De acordo com Carr, os usuários da internet demonstram menor aptidão para formular reflexões críticas, permanecendo numa superfície rasa de compreensão do conteúdo em questão. Pelo fato do meio digital ser por excelência um ambiente dinâmico, difuso e com um enorme bombardeio de informações, o cérebro humano é incapaz, em sua estrutura, de memorizar todo o conteúdo visto, pois são tantos estímulos ao mesmo tempo que acabamos não apreendendo nada de fato.

Já para Suzana, a abundância de informações presentes na web contribui para uma leitura mais completa. Em suas palavras: “Dizer que o aproveitamento do conhecimento é superficial na internet é uma visão muito enviesada. Seria preciso perguntar a essas pessoas quanto elas aprenderam sobre os conteúdos pesquisados nos links que visitaram. A riqueza de informações associadas ao conteúdo estudado torna a experiência de leitura na web muito mais profunda do que superficial.”

Um outro pesquisador citado no texto, Martín Cammarota, vê a web como um sintoma da nossa sociedade líquida e não como a origem do problema da incessante velocidade da nossa cultura. Ele acredita que a questão central é no modo como utilizamos a internet, e dá um exemplo de que se você acessa o Google para realizar uma pesquisa e se satisfaz com o conteúdo da Wikipedia ao invés de se aprofundar em livros, o problema é seu, não da web.
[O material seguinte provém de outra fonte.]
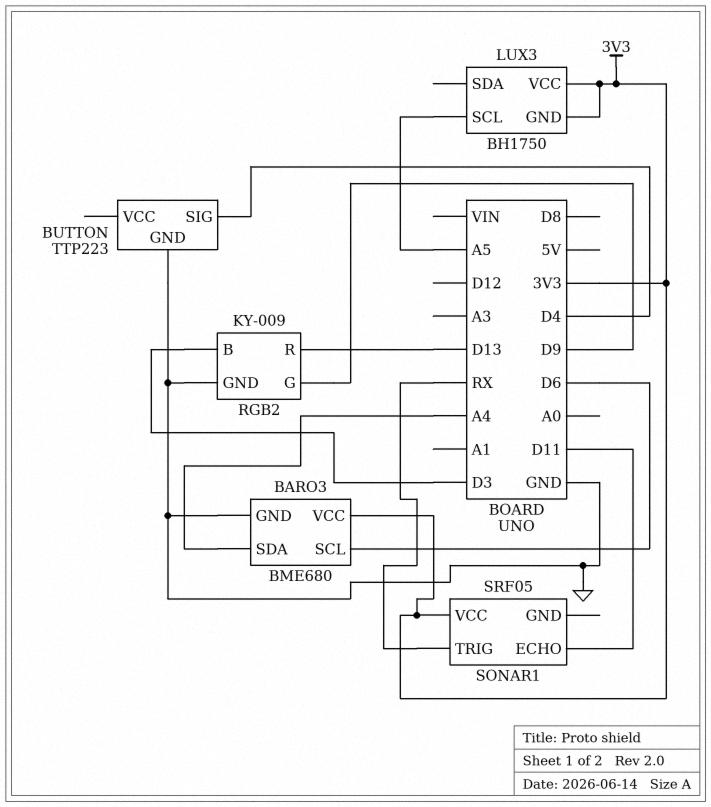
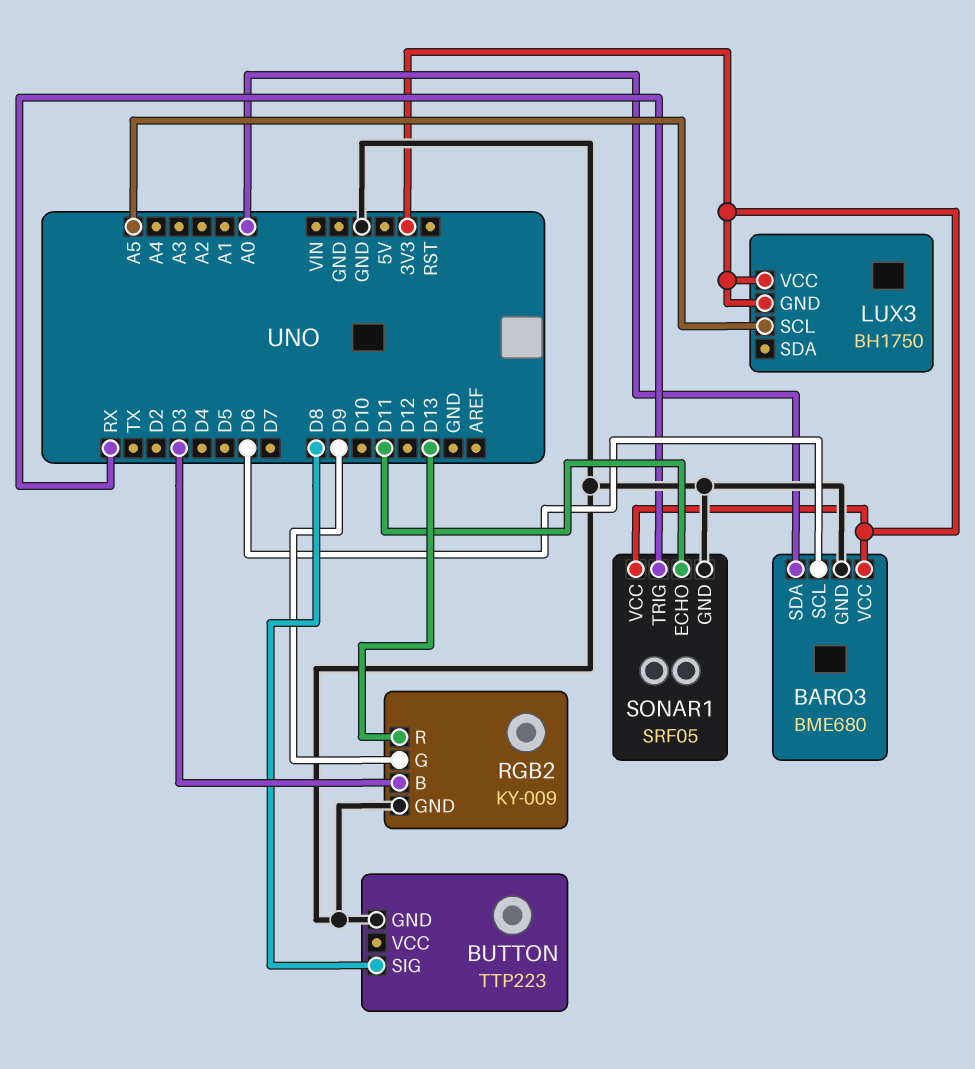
BARO3 pin SDA: A4 -> A0
BUTTON pin SIG: D4 -> D8
SONAR1 pin GND: none -> GND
Mas para mim, isso se vale a nós, que quando crianças ainda não tínhamos esse contato exagerado e avançado uso da internet. E as pessoas que são crianças hoje? Elas já nasceram nesse contexto digital. No meu círculo de convivência só vejo cada vez mais meninas e meninos imersos, separadamente, em seus iPads e afins. Uma criança de dois anos já sabe achar um vídeo no tablet e dar play/pause. Um bebê olha uma fotografia na revista impressa e desliza o dedo porque acha que virá a próxima. Talvez essas crianças desenvolvam quando adultos outras habilidades que nós não temos, mas por enquanto o que vejo é uma infância desprovida de brincadeiras mais primárias, contato com livros, contações de histórias e experiências culturais diversas. E essas atividades são fundamentais para a formação de um adulto consciente e questionador.

Acredito que a rede tenha um enorme potencial num sentido positivo, mas ainda não sabemos explorá-la direito. Estamos num processo de descobrimento do que ela capaz, é difícil analisar um fenômeno tão novo, suas possibilidades ainda não foram muito bem utilizadas. Discordo que Nicholas Carr tenha uma visão apocalíptica, nossa leitura está sim cada vez mais descentrada, eu mesma quando vou ler um livro ou texto mais complexo, desligo o iPhone porque esse aparelho é realmente viciante. É impossível para o nosso cérebro assimilar profundamente um conteúdo se no momento de sua aquisição estamos dispersos com outros assuntos. A internet causa uma ansiedade imensa, estamos viciados na novidade, temos a sensação de que em uma hora longe da web perdemos alguma coisa que está acontecendo no mundo. Recentemente realizou-se um estudo com alunos em uma sala de aula, em que deveriam deixar seus smartphones para fora enquanto estivessem na sala. Ao final, todos demonstraram os mesmos sintomas de abstinência de drogas. Preocupante, não? Haja autocontrole para não deixar-se levar pela procrastinação na internet e acabar prejudicando nossa competência de leitura crítica e profunda.